IgA protease from Neisseria gonorrhoeae inhibits exocytosis in bovine chromaffin cells like tetanus toxin.

When tetanus toxin from Clostridium tetani or IgA protease from Neisseria gonorrhoeae is translocated artificially into the cytosol of chromaffin cells, both enzymes inhibit calcium-induced exocytosis, which can be measured by changes in membrane capacitance. The block of exocytosis caused by both proteases cannot be reversed by enforced stimulation with increased calcium concentration.
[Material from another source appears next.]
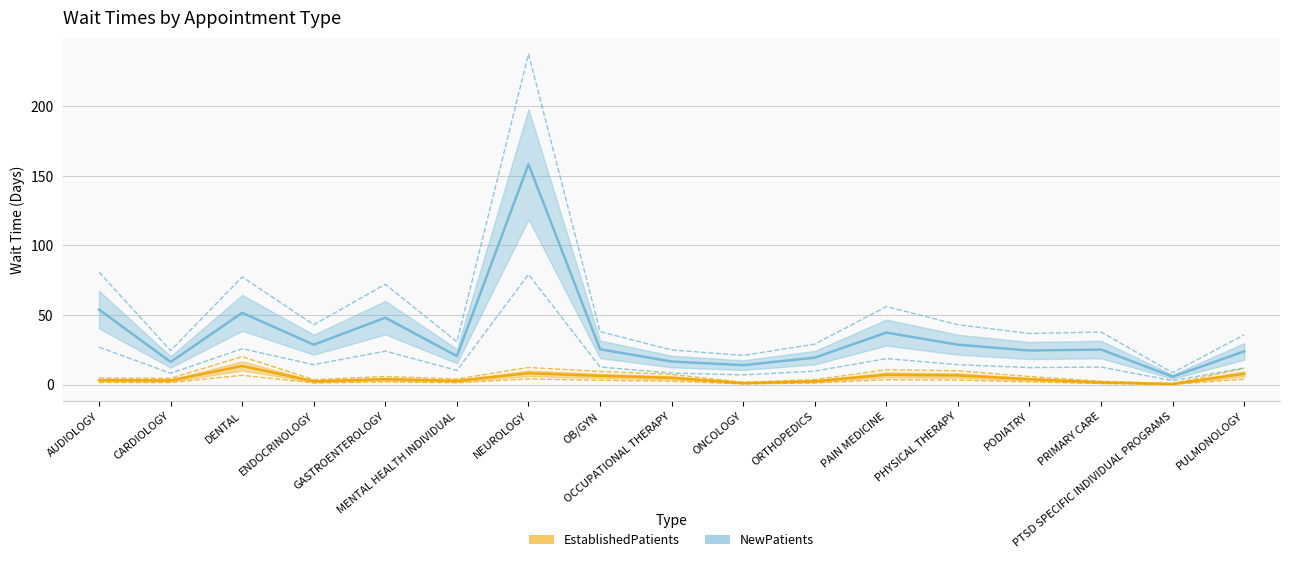

What is the value of the EstablishedPatients point at the 4th from the left?

3.6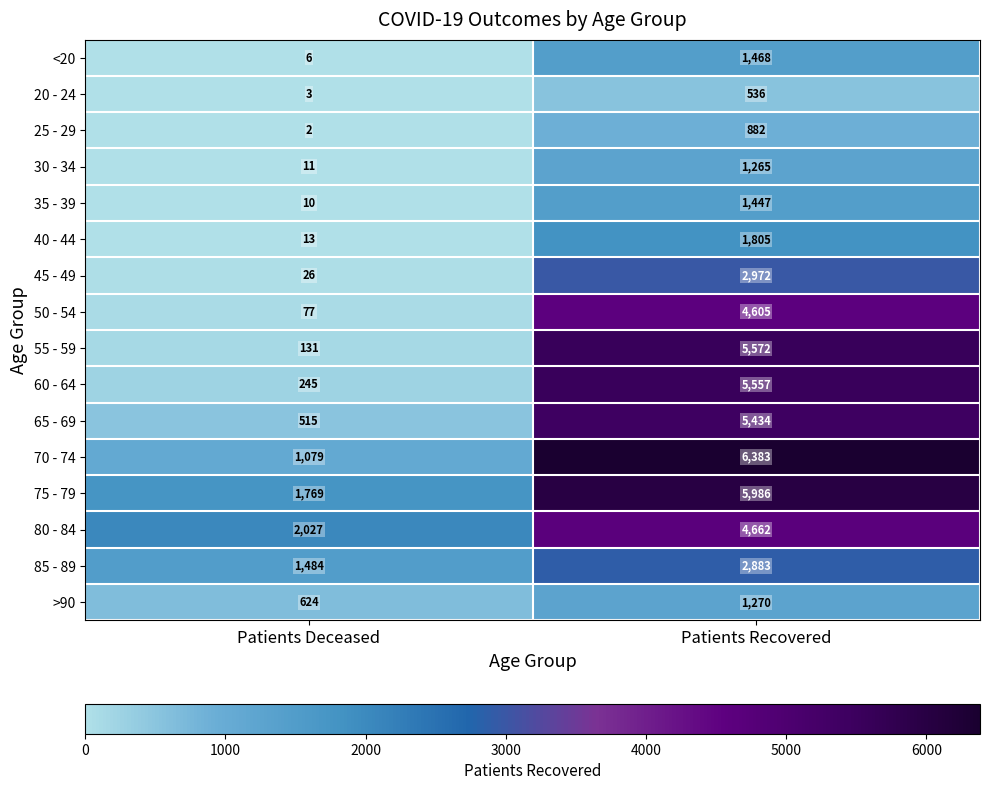

What is the total value across all series at Patients Recovered?

52727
This effect differs from the botulinum A neurotoxin-induced block of exocytosis that can be overcome by elevation of the intracellular calcium concentration. Tetanus toxin is about 50-fold more potent than IgA protease in cells stimulated by carbachol. In this case, the release of [3H]noradrenaline was determined. Trypsin and endoprotease Glu-C are hardly effective and only at concentrations that disturb the integrity of the cells. Like tetanus toxin, IgA protease also splits synaptobrevin II, though at a different site of the molecule. However, unlike tetanus toxin, it does not cleave cellubrevin. It is concluded that the membranes of chromaffin vesicles contain synaptobrevin II, which, as in neurons, appears to play a crucial part in exocytosis.